Gather current security practices, including encryption and access control policies.
Review the potential attack surface and identify high-risk areas for extra protection.
THE PROMPT
Help design a secure system architecture for [specific application] to handle sensitive data, such as [e.g., personal information, financial data]. Focus on:
Data Encryption: Recommending measures, such as, ‘Implement encryption for data at rest and in transit using industry standards like AES-256 and TLS 1.3.’
Access Control: Suggesting role-based strategies, like, ‘Define strict role-based access controls (RBAC) and use multi-factor authentication (MFA) to limit access to sensitive systems.’
Data Segmentation: Proposing separation techniques, such as, ‘Segment sensitive data from general data by using isolated databases or secure data lakes.’
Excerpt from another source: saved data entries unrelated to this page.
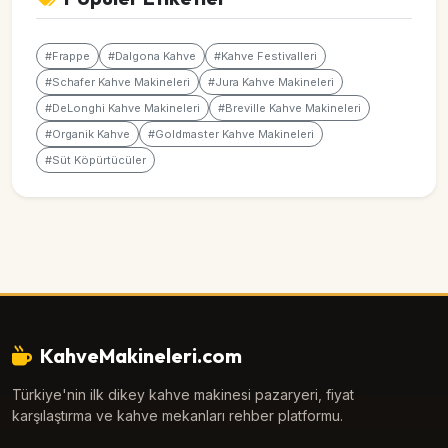
#Frappe
#Dalgona Kahve
#Kahve Festivalleri
#Schafer Kahve Makineleri
#Jura Kahve Makineleri
#DeLonghi Kahve Makineleri
#Breville Kahve Makineleri
#Organik Kahve
#Goldmaster Kahve Makineleri
#Süt Köpürtücüler
KahveMakineleri.com
Türkiye'nin ilk dikey kahve makinesi pazaryeri, fiyat
karşılaştırma ve kahve mekanları rehber platformu.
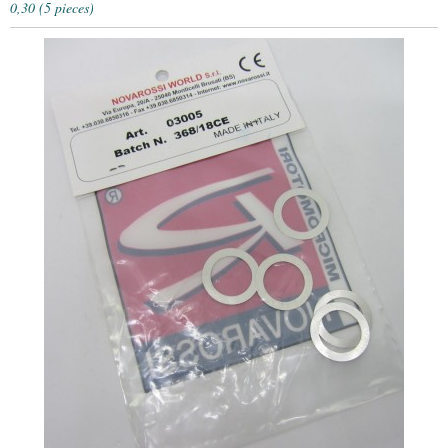
0,30 (5 pieces)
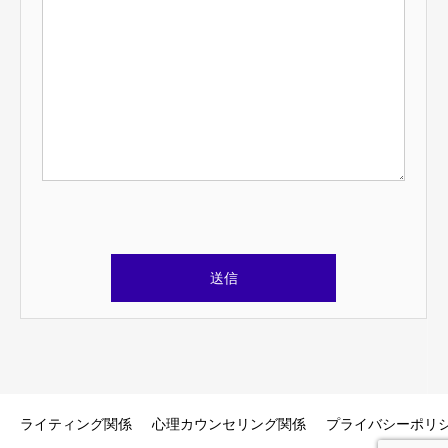
このフィールドは空のままにしてください。
ライティング関係
心理カウンセリング関係
プライバシーポリ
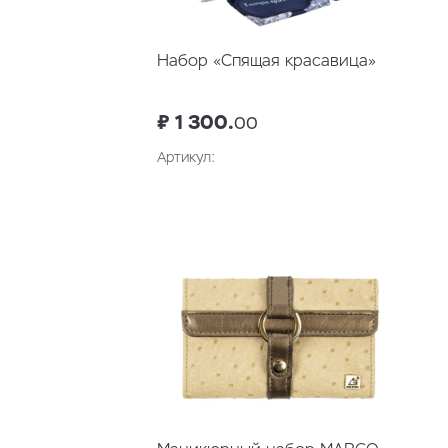
Набор «Спящая красавица»
₽ 1 300.
00
Артикул:
В корзину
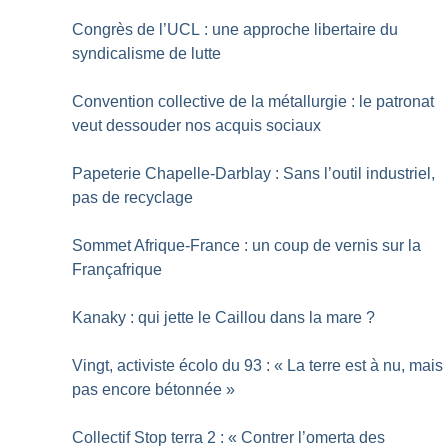
Congrès de l’UCL : une approche libertaire du
syndicalisme de lutte
Convention collective de la métallurgie : le patronat
veut dessouder nos acquis sociaux
Papeterie Chapelle-Darblay : Sans l’outil industriel,
pas de recyclage
Sommet Afrique-France : un coup de vernis sur la
Françafrique
Kanaky : qui jette le Caillou dans la mare
?
Vingt, activiste écolo du 93 : «
La terre est à nu, mais
pas encore bétonnée
»
Collectif Stop terra 2 : «
Contrer l’omerta des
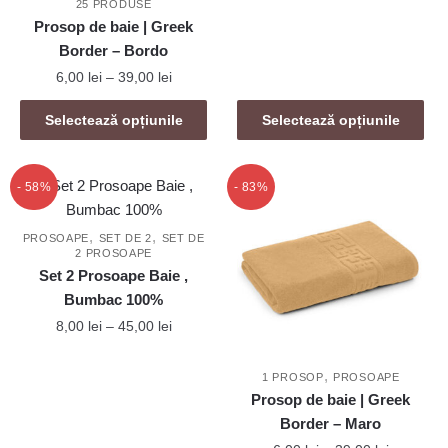
25 PRODUSE
are
până
produsului.
Prosop de baie | Greek
mai
la
Border – Bordo
39,00 lei
multe
Interval
6,00
lei
–
39,00
lei
variații.
de
Opțiunile
Acest
prețuri:
Selectează opțiunile
Selectează opțiunile
pot
produs
6,00 lei
fi
are
până
alese
mai
la
- 58%
- 83%
în
39,00 lei
multe
pagina
variații.
,
,
PROSOAPE
SET DE 2
SET DE
produsului.
2 PROSOAPE
Opțiunile
Set 2 Prosoape Baie ,
pot
Bumbac 100%
fi
Interval
8,00
lei
–
45,00
lei
alese
de
în
Acest
prețuri:
,
pagina
1 PROSOP
PROSOAPE
produs
8,00 lei
Prosop de baie | Greek
produsului.
are
până
Border – Maro
mai
la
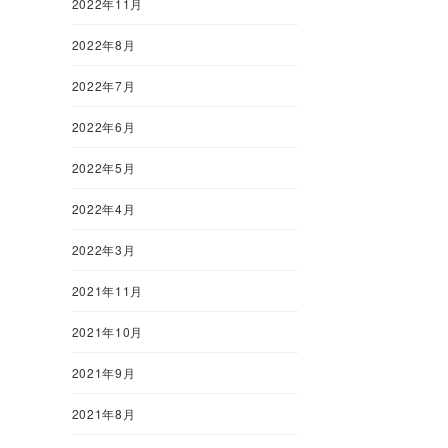
2022年11月
2022年8月
2022年7月
2022年6月
2022年5月
2022年4月
2022年3月
2021年11月
2021年10月
2021年9月
2021年8月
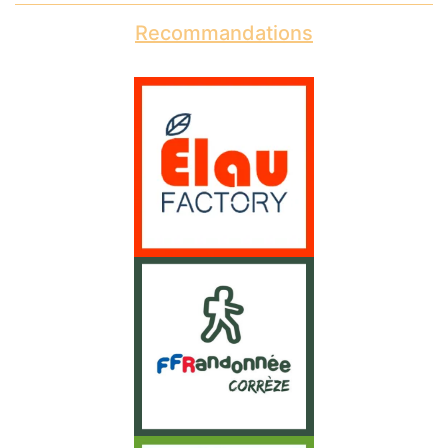
Recommandations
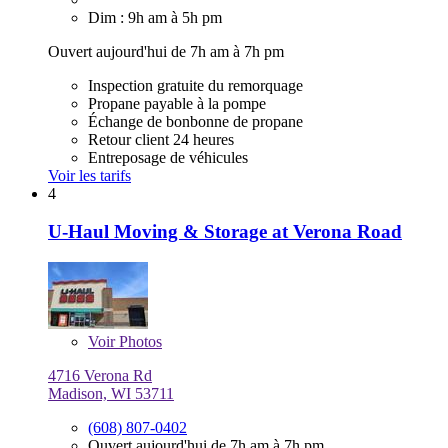
Dim : 9h am à 5h pm
Ouvert aujourd'hui de 7h am à 7h pm
Inspection gratuite du remorquage
Propane payable à la pompe
Échange de bonbonne de propane
Retour client 24 heures
Entreposage de véhicules
Voir les tarifs
4
U-Haul Moving & Storage at Verona Road
Voir
Photos
4716 Verona Rd
Madison, WI 53711
(608) 807-0402
Ouvert aujourd'hui de 7h am à 7h pm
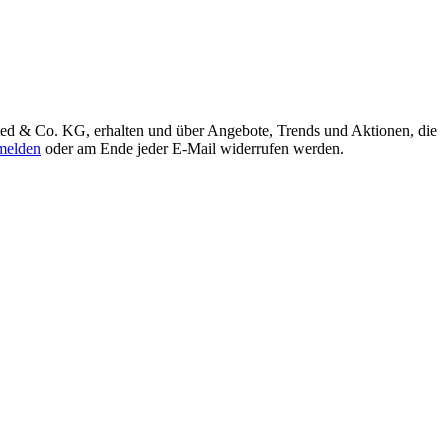
ted & Co. KG, erhalten und über Angebote, Trends und Aktionen, die
elden
oder am Ende jeder E-Mail widerrufen werden.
Audit and Monitoring: Including oversight measures, such as, ‘Integrate monitoring tools like Splunk or AWS CloudTrail to log access and detect unauthorized activity.’
Compliance Alignment: Recommending adherence to standards, such as, ‘Ensure the architecture complies with GDPR, PCI DSS, or HIPAA as applicable to the type of data being handled.’
Provide a comprehensive architecture plan that ensures data security and compliance with applicable regulations while maintaining system performance. If additional details about data sensitivity or expected traffic are needed, ask clarifying questions to refine the architecture.
Bonus Add-On Prompts
Propose strategies for securely managing encryption keys using tools like AWS KMS or HashiCorp Vault.
Suggest methods for implementing zero-trust architecture principles in the system design.
Highlight techniques for incorporating regular penetration testing into the system’s security lifecycle.
Use AI responsibly by verifying its outputs, as it may occasionally generate inaccurate or incomplete information. Treat AI as a tool to support your decision-making, ensuring human oversight and professional judgment for critical or sensitive use cases.
SUGGESTIONS TO IMPROVE
Focus on architecture for specific data types, such as healthcare records or payment processing.
Include tips for integrating secure API gateways to protect sensitive endpoints.
Propose ways to implement real-time threat detection and response mechanisms.
Highlight tools like OpenSSL for encryption and Okta for access control.
Add suggestions for conducting periodic security audits to identify vulnerabilities.
WHEN TO USE
When developing or updating applications that handle sensitive or regulated data.
To enhance security measures after a risk assessment or compliance audit.
During system design to ensure proactive protection against potential data breaches.
WHEN NOT TO USE
For systems that do not store or process sensitive information.
If compliance requirements or security objectives are unclear.